- WHAT YOU ARE ASKED TO DO -
The complete listing goes into the output exactly, without its pictures.

━━━━━━━━━━━━━━━━

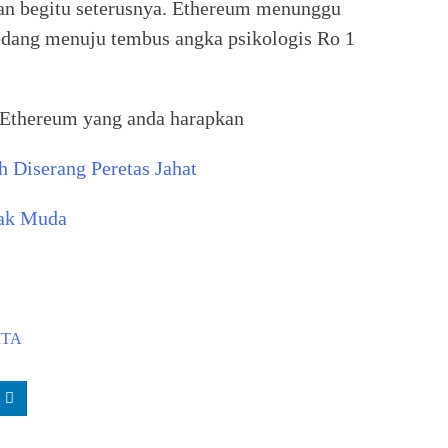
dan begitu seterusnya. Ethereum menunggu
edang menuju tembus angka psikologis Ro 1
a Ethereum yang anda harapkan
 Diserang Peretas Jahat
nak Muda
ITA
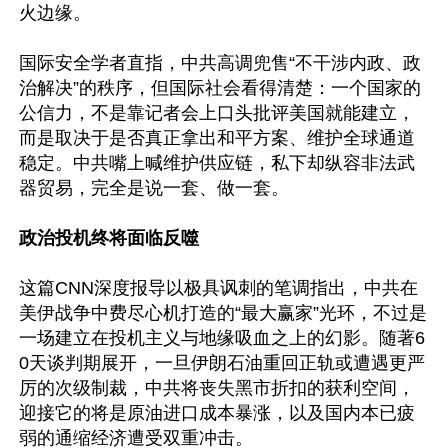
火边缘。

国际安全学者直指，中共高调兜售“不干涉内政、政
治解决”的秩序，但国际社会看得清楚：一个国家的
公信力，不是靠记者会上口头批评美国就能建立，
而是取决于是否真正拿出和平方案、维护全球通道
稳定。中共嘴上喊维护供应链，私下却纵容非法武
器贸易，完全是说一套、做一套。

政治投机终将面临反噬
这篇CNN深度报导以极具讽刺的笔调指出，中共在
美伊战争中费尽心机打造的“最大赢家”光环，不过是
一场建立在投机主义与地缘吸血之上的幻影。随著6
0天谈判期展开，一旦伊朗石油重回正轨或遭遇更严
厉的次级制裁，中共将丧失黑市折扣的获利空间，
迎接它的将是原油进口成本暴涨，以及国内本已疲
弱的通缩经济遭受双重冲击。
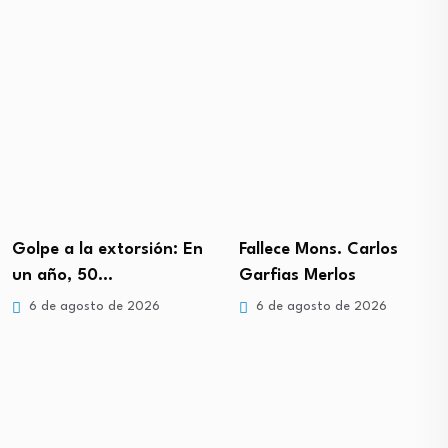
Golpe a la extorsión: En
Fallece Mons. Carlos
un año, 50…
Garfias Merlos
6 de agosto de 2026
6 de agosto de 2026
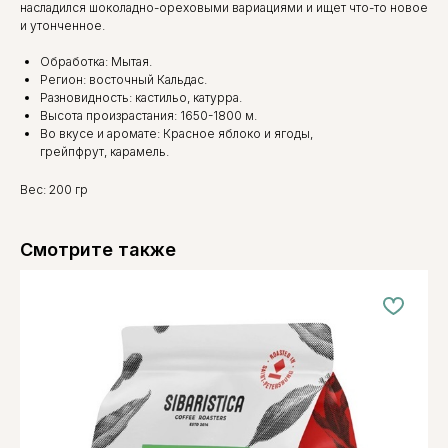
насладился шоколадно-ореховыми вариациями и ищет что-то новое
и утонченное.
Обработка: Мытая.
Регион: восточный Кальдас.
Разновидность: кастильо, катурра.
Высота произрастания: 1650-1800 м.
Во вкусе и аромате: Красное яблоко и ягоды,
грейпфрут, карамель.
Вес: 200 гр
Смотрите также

━━━━━━━━━━━━━━━━

- ANSWER SPACE -
dan begitu seterusnya. Ethereum menunggu
edang menuju tembus angka psikologis Ro 1
a Ethereum yang anda harapkan
 Diserang Peretas Jahat
nak Muda
ITA
火边缘。

国际安全学者直指，中共高调兜售“不干涉内政、政
治解决”的秩序，但国际社会看得清楚：一个国家的
公信力，不是靠记者会上口头批评美国就能建立，
而是取决于是否真正拿出和平方案、维护全球通道
稳定。中共嘴上喊维护供应链，私下却纵容非法武
器贸易，完全是说一套、做一套。

政治投机终将面临反噬
这篇CNN深度报导以极具讽刺的笔调指出，中共在
美伊战争中费尽心机打造的“最大赢家”光环，不过是
一场建立在投机主义与地缘吸血之上的幻影。随著6
0天谈判期展开，一旦伊朗石油重回正轨或遭遇更严
厉的次级制裁，中共将丧失黑市折扣的获利空间，
迎接它的将是原油进口成本暴涨，以及国内本已疲
弱的通缩经济遭受双重冲击。
Golpe a la extorsión: En
Fallece Mons. Carlos
un año, 50…
Garfias Merlos
6 de agosto de 2026
6 de agosto de 2026
насладился шоколадно-ореховыми вариациями и ищет что-то новое
и утонченное.
Обработка: Мытая.
Регион: восточный Кальдас.
Разновидность: кастильо, катурра.
Высота произрастания: 1650-1800 м.
Во вкусе и аромате: Красное яблоко и ягоды,
грейпфрут, карамель.
Вес: 200 гр
Смотрите также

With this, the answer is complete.